He spent his young adulthood working for his father, just a few
miles east of Miami, Missouri.
On January 5, 1860, he married Harriet Elizabeth Sullivan,
who was born May 29, 1840 in Saline County, the youngest of
eleven children of Samuel W. and Mary Mayfield Sullivan. Her
father was a native Pennsylvanian and her mother was a Virginian.
Francis and Harriet remained in Saline County until 1864,
when they moved to a Carroll County, Missouri farm where they
raised their children and lived the remainder of their lives.
Their firstborn, Edward, was born in Saline County on February
22, 1861, and died September 16 of the same year. Mary Ellen,
the second of their eight children, was born November 12, 1862,
while they were still in Saline County.
The Civil War interrupted their lives. Francis enlisted in
the Missouri Militia in August 1862. In 1864, Francis and his
younger brother, Joseph Edward, Sr. enlisted in the Union Army.
Joseph Edward was sent back home as part of the "Home Guard."
Francis was first assigned to Company F, Forty-Fourth Missouri
Volunteers. Joseph Edward returned home with the story that
when the army learned that Francis had been educated in England
until he was 16, they almost immediately commissioned him a
Second Lt. and assigned him to Company A.

PARTS OF THE EXERCISE »
1/ Put this sentence from the family history into Spanish: "The Civil War interrupted their lives."
2/ From the family history, repeat word for word the part that opens with the words containing "He spent his" and closes with "of their lives.".
3/ Recast the paragraph of the family history beginning "The Civil War interrupted their lives" as a short bulleted list that keeps its main facts.
The data has nothing to do with the tasks here.

GIVEN DATA »

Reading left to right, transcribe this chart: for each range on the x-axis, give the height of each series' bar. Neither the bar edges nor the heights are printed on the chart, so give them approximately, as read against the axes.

COMPLETED EXERCISE »
1/ La Guerra Civil interrumpió sus vidas.

2/
He spent his young adulthood working for his father, just a few
miles east of Miami, Missouri.
On January 5, 1860, he married Harriet Elizabeth Sullivan,
who was born May 29, 1840 in Saline County, the youngest of
eleven children of Samuel W. and Mary Mayfield Sullivan. Her
father was a native Pennsylvanian and her mother was a Virginian.
Francis and Harriet remained in Saline County until 1864,
when they moved to a Carroll County, Missouri farm where they
raised their children and lived the remainder of their lives.

3/
- The Civil War interrupted their lives.
- Francis joined the Missouri Militia in August 1862.
- In 1864, Francis and his younger brother, Joseph Edward, Sr., enlisted in the Union Army.
- Joseph Edward was sent back home as part of the "Home Guard."
- Francis was first assigned to Company F, Forty-Fourth Missouri Volunteers.
- According to Joseph Edward, the army learned that Francis had been educated in England until age 16. It almost immediately commissioned him a Second Lt. and assigned him to Company A.